Because there are no randomized outcomes data to guide therapy, treatment should be tailored to individual needs, such as bleeding risk. Furthermore, clinical investigations indicate that cilostazol may have a significant effect on lowering in-stent restenosis (ISR). Routine use of cilostazol following PVI has not yet been included in any guideline statements, however, it may be justified in selected patients with recalcitrant ISR.

 

Clinical surveillance:

Routine ABI is advised promptly after the intervention to establish a baseline for future observation. After surgical revascularization, duplex ultrasonography is used for surveillance. There is debate on the best and most cost-effective way of surveillance. Although the time of assessment following peripheral revascularization has been addressed retrospectively, there are currently no prospective randomized data to advise therapy.

According to the American Heart Association, restenosis most commonly occurs between 3 and 6 months after an intervention, so clinical follow-up for recurrent signs or symptoms of restenosis is typically scheduled for 1 to 3 months after the intervention, then every 6 months for 1 year, then at longer intervals. The precise timing and frequency of surveillance are not consistent and should be adapted to significant factors such as the presenting clinical illness, the complexity of the intervention done, and the anatomy addressed.

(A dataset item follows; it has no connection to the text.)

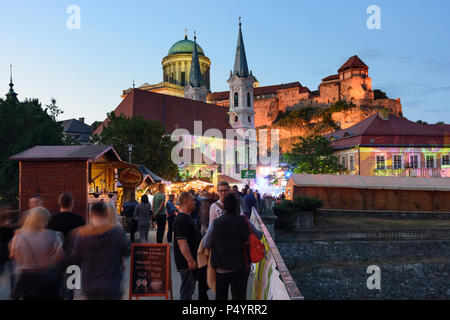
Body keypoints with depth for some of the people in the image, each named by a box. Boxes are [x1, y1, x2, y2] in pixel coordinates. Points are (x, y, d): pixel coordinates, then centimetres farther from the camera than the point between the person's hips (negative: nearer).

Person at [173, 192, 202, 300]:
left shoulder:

Surveillance includes asking about recurring symptoms, adhering to medical therapy and a supervised walking program, as well as optimizing general cardiovascular risk factors. The physical examination focuses on the quality of all pulses, the perfusion of the lower extremities, and tissue integrity. The ABI offers a rapid in-office assessment of infra-inguinal patency, although more advanced procedures such as segmental leg pressures, pulse volume recordings, and duplex ultrasonography may also aid in the detection of early restenosis.

 

Conclusion

Endovascular procedures for the treatment of acute ischemic stroke (AIS) are a rapidly emerging area with constantly improving instruments and expanding indications. In comparison to prior research, recanalization rates appear to be increasing in more recent investigations. The existing data on stent retrievers reveal promising results, including better and faster recanalization rates, maybe superior short-term outcomes when compared to other reported endovascular devices, and mortality and Intra Cerebral Hemorrhage rates comparable to prior neuro-interventional trials.

Over the last several decades, amazing technological advancements have led to an increase in the utilization of endovascular treatment to treat lower extremities peripheral occlusive artery disease of increasing severity. As a result, open surgical revascularization has given place to percutaneous endovascular treatment as a first option. Although multiple potential treatment devices and procedures exist in various stages of clinical validation, the usage of a preliminary endovascular approach is anticipated to grow as clinical results from such a strategy improve and best practices become more widely communicated.